Tuning in to TV data

This post is the latest in an ongoing series on The Power of Measurement. Previous topics have covered ways to make your website as successful as possible through tools such as Analytics and Website Optimizer. -Ed.

What if the ads we saw when watching TV were always just what we wanted to see? Well, we believe it is possible to make TV ads more relevant to viewers and to deliver more value to advertisers.

Television is becoming more like the web. Just as users click with their mouse to choose what's most relevant to them on the web, viewers send signals about what they want to see on television with clicks of the remote control.
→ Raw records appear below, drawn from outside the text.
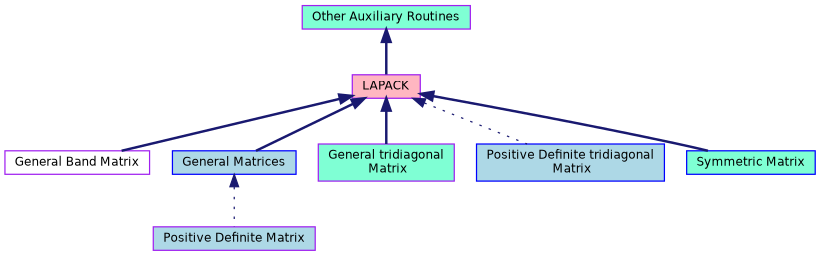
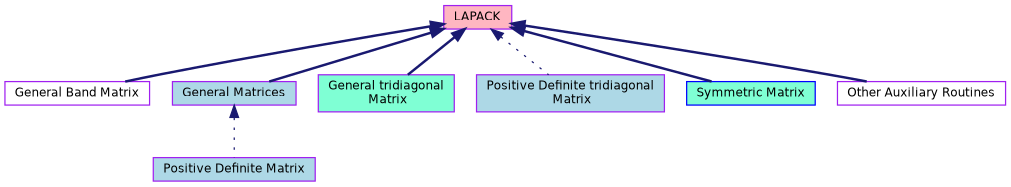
  digraph {
    rankdir=TB
    node [color=purple fillcolor=lightblue fontname=Helvetica fontsize=10 shape=record style=filled]
    edge [color=midnightblue dir=back fontname=Helvetica fontsize=10 labelfontname=Helvetica labelfontsize=10 shape=plaintext style=bold]
    n1 [fillcolor=white height=0.2 label="General Band Matrix" width=0.4]
-   n2 [color=blue height=0.2 label="General Matrices" width=0.4]
+   n2 [height=0.2 label="General Matrices" width=0.4]
    n3 [height=0.2 label="Positive Definite Matrix" width=0.4]
    n4 [fillcolor=aquamarine height=0.2 label="General tridiagonal\l Matrix" width=0.4]
    n5 [fillcolor=lightpink fontcolor=black height=0.2 label=LAPACK width=0.4]
-   n6 [color=blue height=0.2 label="Positive Definite tridiagonal\l Matrix" width=0.4]
+   n6 [height=0.2 label="Positive Definite tridiagonal\l Matrix" width=0.4]
    n7 [color=blue fillcolor=aquamarine height=0.2 label="Symmetric Matrix" width=0.4]
-   n8 [fillcolor=aquamarine height=0.2 label="Other Auxiliary Routines" width=0.4]
+   n8 [fillcolor=white height=0.2 label="Other Auxiliary Routines" width=0.4]
    n2 -> n3 [style=dotted]
    n5 -> n1
    n5 -> n2
    n5 -> n4
    n5 -> n6 [style=dotted]
    n5 -> n7
-   n8 -> n5
+   n5 -> n8
  }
Each week, Google analyzes data from millions of anonymized set-top boxes (STBs) to see which channels they were tuned to second by second. This data is provided by our partner, EchoStar. We're then able to use tuning metrics to provide our advertisers with next-day reports of how many televisions showed their ads nationwide and how the audience responded with their remotes.
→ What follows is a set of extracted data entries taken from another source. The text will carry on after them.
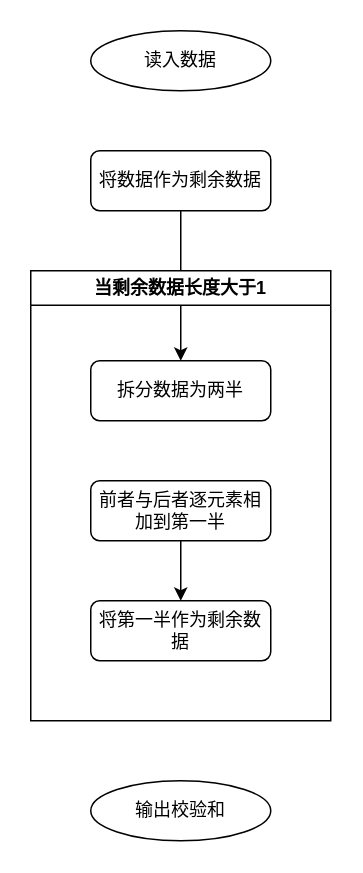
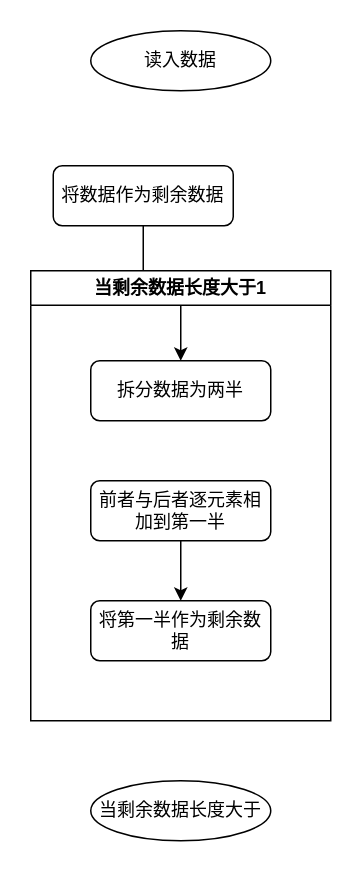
  <mxCell id="0" />
  <mxCell id="1" parent="0" />
  <mxCell id="2" value="读入数据" style="ellipse;whiteSpace=wrap;html=1;" vertex="1" parent="1"><mxGeometry x="60" y="20" width="120" height="40" as="geometry" /></mxCell>
  <mxCell id="3" value="" style="edgeStyle=orthogonalEdgeStyle;rounded=0;orthogonalLoop=1;jettySize=auto;html=1;" edge="1" parent="1" source="4" target="7"><mxGeometry relative="1" as="geometry" /></mxCell>
- <mxCell id="4" value="将数据作为剩余数据" style="rounded=1;whiteSpace=wrap;html=1;" vertex="1" parent="1"><mxGeometry x="60" y="100" width="120" height="40" as="geometry" /></mxCell>
- <mxCell id="5" value="输出校验和" style="ellipse;whiteSpace=wrap;html=1;" vertex="1" parent="1"><mxGeometry x="60" y="520" width="120" height="40" as="geometry" /></mxCell>
+ <mxCell id="4" value="将数据作为剩余数据" style="rounded=1;whiteSpace=wrap;html=1;" vertex="1" parent="1"><mxGeometry x="35" y="110" width="120" height="40" as="geometry" /></mxCell>
+ <mxCell id="5" value="当剩余数据长度大于" style="ellipse;whiteSpace=wrap;html=1;" vertex="1" parent="1"><mxGeometry x="60" y="520" width="120" height="40" as="geometry" /></mxCell>
  <mxCell id="6" value="当剩余数据长度大于1" style="swimlane;whiteSpace=wrap;html=1;" vertex="1" parent="1"><mxGeometry x="20" y="180" width="200" height="300" as="geometry" /></mxCell>
  <mxCell id="7" value="拆分数据为两半" style="rounded=1;whiteSpace=wrap;html=1;" vertex="1" parent="6"><mxGeometry x="40" y="60" width="120" height="40" as="geometry" /></mxCell>
  <mxCell id="8" value="" style="edgeStyle=orthogonalEdgeStyle;rounded=0;orthogonalLoop=1;jettySize=auto;html=1;" edge="1" parent="6" source="9" target="10"><mxGeometry relative="1" as="geometry" /></mxCell>
  <mxCell id="9" value="前者与后者逐元素相加到第一半" style="rounded=1;whiteSpace=wrap;html=1;" vertex="1" parent="6"><mxGeometry x="40" y="140" width="120" height="40" as="geometry" /></mxCell>
  <mxCell id="10" value="将第一半作为剩余数据" style="rounded=1;whiteSpace=wrap;html=1;" vertex="1" parent="6"><mxGeometry x="40" y="220" width="120" height="40" as="geometry" /></mxCell>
We look at the various tuning metrics as signals from the audience about what they want to see and when. One of the metrics we've been exploring is the % Initial Audience Retained (%IAR). This is the percentage of the audience that was present at the beginning of the ad and then stayed tuned-in through the entire ad. If most viewers see an ad they like and decide to stay tuned-in, that ad would have a high %IAR.
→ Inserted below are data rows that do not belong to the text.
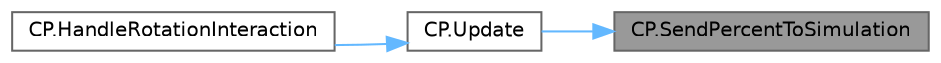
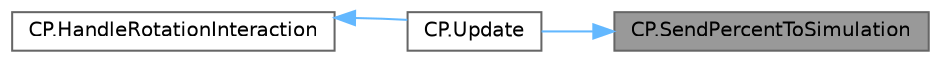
  digraph {
    rankdir=RL
    node [color=grey40 fillcolor=white fontname=Helvetica fontsize=10 shape=box style=filled]
    edge [color=steelblue1 dir=back fontname=Helvetica fontsize=10 labelfontname=Helvetica labelfontsize=10 style=solid]
    n1 [color=gray40 fillcolor=grey60 fontcolor=black height=0.2 label="CP.SendPercentToSimulation" width=0.4]
    n2 [height=0.2 label="CP.Update" width=0.4]
    n3 [height=0.2 label="CP.HandleRotationInteraction" width=0.4]
    n1 -> n2
-   n2 -> n3
+   n3 -> n2
  }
Many factors affect audience behavior, including the nature of the programming, the time of day, the day of week, and, of course, the personality of each viewer. But ads themselves also have an impact. By identifying which factors affect tune-away, we can focus in on how the audience reacted to the ad itself.

Check out this video to learn what we found:



The chart below shows all TV commercials that aired on the Google TV Ads platform August through November 2008. Each dot represents an ad, and they are lined up from left to right in order of their %IAR as compared to what we'd expect given other factors (e.g., time of day, network, etc). The red dots on the left represent ads where more audience tuned away than expected. The green dots on the right represent ads where more of the audience stayed tuned than expected. The black dots in the middle are "normal," meaning there was no significant difference between the audience retention for those ads versus what you would expect based on historical data.

(Click on the image for a full-size version)

The next question we wanted to answer was how well this historical data could predict the future audience reaction. If we can use the past to predict the future, then we can get closer to putting relevant ads in front of TV viewers. So we selected one ad with relatively high audience tune-away (red dot) and one ad with relatively low tune-away (green dot) to run side-by-side on national television to test our findings. In the graph below, the diagonal line shows where audiences reacted the same to both ads. The points above that line represent airings when more of the audience stayed tuned to the ad that had previously retained audiences better. We learned audiences reacted predictably to the two ads.

(Click on the image for a full-size version)

Through our analysis of tuning data from millions of set-top boxes, we're getting closer to matching the right ads to the right television audience. It takes a lot of processing power to make sense of the enormous amount of data, but the insights to be gleaned are very powerful. Not only are we able to offer advertisers better measurement and more accountability for their TV campaigns, our goal is to also create a better viewing experience for TV audiences by showing viewers what they want to see.